TEXT PROVIDED:

Abstract
Efficiency and Predictability: a Mechanical or Strategic Question in Growing Patients?
by Quinzi Vincenzo
The efficiency of an orthodontic treatment depends on its cost/benefit ratio where the first is understood in a biological sense and impact on the life of the patient and his family in terms of duration, collaboration required, annoyance induced by the equipment used, frequency of checks, while the second, obviously, in terms of results obtained in relation to the treatment objectives set. A formula that can be applied when talking about efficiency and predictability is the following, E= Ip/Ro or E=R, Efficiency = Extensive Commitment/Result Obtained or Effort = Result. In a patient with permanent or late mixed dentition, the efficiency of the treatment is often correlated with the choice of equipment to be used and with their correct management, in order to optimize the mechanics and the consequent times. In a patient with early deciduous or mixed dentition, situations in which fixed multi-brackets equipment is rarely used, efficiency derives directly from other inherent elements rather than the choice of the best moment to intervene, the use of orthopedic equipment capable of correctly directing growth, the ability to early identify patients who will require therapies with serial extractions and/or enucleations. Therefore, in the adolescent patient efficiency will be considered as a mechanical problem, while in the younger patient it will be more the sphere of the overall treatment strategy that will be affected. It will be precisely this type of patients that we will deal with by reviewing the therapeutic possibilities relating to the three dimensions of space filtered through the fourth, time which, in these patients, represents the key to success and/or failure. In this report we will take into consideration the most salient diagnostic and therapeutic aspects, suggesting the interpretative key of each of them. In particular, we will deal with transversal, vertical and sagittal discrepancies, passing through the reading of the space deficit and/or crowding in growing patients, suggesting orthopedic and/or orthodontic approaches, through the use of simple and short-term therapeutic means, sometimes solving dental-skeletal disharmony.

PROVIDED INFORMATION:
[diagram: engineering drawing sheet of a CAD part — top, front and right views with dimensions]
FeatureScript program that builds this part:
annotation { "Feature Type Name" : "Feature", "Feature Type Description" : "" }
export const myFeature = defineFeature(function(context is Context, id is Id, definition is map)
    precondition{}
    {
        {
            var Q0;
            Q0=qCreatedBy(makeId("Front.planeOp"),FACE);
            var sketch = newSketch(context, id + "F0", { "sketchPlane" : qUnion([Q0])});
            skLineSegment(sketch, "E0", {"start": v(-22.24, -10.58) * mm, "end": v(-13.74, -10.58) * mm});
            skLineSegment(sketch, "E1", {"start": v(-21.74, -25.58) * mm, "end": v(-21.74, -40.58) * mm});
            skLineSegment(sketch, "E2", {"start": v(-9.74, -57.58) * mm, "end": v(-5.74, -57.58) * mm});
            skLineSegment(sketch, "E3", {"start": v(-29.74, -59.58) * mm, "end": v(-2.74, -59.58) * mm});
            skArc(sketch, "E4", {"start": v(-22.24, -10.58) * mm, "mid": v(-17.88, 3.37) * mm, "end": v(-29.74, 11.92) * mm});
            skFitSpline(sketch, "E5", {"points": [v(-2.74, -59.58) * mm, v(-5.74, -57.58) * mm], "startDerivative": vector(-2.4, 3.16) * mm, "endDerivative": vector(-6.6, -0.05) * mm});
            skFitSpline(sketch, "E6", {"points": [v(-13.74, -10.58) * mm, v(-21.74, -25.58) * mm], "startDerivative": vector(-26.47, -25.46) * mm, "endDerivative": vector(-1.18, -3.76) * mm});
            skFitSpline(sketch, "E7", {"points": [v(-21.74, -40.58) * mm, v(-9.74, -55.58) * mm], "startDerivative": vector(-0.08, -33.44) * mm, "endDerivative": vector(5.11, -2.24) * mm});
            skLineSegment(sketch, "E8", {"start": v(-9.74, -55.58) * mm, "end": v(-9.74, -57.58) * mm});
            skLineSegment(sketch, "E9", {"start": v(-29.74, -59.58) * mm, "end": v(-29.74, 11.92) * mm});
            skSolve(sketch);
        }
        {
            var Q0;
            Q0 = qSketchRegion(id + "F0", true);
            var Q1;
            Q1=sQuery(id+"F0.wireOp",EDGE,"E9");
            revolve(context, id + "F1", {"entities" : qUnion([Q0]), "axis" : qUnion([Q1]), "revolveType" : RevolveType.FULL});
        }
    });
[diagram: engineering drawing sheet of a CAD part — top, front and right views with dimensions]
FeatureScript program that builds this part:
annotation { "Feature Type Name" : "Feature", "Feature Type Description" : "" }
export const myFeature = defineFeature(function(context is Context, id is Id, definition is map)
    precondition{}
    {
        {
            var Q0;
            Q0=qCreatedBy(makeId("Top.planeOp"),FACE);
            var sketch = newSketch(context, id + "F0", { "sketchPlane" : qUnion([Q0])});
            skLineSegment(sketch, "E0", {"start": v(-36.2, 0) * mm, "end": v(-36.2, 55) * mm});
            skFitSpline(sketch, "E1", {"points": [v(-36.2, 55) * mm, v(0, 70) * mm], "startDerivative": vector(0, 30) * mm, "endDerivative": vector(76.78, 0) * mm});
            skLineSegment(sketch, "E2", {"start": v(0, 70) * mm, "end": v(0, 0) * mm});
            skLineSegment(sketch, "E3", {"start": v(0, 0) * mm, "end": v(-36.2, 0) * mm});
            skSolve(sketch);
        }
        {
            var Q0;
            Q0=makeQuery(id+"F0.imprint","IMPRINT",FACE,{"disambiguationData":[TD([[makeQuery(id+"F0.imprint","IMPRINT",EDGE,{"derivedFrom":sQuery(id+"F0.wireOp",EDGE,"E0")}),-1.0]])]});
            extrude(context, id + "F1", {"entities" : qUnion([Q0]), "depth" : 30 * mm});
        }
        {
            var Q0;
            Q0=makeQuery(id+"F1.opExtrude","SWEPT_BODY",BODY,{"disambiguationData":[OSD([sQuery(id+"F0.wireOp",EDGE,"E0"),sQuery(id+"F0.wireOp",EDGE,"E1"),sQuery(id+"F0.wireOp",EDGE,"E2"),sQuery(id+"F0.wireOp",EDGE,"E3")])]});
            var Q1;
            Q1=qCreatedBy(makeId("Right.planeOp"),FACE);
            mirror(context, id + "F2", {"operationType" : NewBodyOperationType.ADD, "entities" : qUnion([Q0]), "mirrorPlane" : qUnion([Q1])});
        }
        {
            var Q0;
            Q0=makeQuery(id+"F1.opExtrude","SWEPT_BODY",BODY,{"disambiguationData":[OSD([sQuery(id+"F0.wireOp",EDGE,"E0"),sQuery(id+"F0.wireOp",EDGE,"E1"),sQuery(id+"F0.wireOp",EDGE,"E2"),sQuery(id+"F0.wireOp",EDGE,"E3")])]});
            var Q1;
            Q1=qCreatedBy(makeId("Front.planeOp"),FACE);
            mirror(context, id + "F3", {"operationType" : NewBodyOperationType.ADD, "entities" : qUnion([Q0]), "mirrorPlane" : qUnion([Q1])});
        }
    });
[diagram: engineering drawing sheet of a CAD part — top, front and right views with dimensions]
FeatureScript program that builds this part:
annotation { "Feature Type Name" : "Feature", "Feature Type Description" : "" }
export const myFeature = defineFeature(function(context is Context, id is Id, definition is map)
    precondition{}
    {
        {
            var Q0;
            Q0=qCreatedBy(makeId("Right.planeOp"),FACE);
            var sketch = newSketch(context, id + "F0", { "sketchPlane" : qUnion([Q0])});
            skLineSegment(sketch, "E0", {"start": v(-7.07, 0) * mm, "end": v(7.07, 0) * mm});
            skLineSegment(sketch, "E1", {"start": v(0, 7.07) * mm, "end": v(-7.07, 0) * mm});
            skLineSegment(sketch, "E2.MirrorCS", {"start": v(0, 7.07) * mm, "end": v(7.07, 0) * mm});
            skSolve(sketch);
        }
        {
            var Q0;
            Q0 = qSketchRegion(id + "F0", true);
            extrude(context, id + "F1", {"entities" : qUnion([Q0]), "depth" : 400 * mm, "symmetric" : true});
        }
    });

TASK REQUIREMENTS:
Answer these questions from the abstract on orthodontic efficiency in growing patients:
1. In a patient with permanent or late mixed dentition, what is treatment efficiency often correlated with?
2. In the adolescent patient, what kind of problem is efficiency considered?
3. Which three kinds of discrepancies does the report say it will deal with?
The listing is separate material and has no connection to the abstract on orthodontic efficiency.

REPLY TO THE TASK:
1. The choice of equipment to be used and its correct management.
2. A mechanical problem.
3. Transversal, vertical and sagittal discrepancies.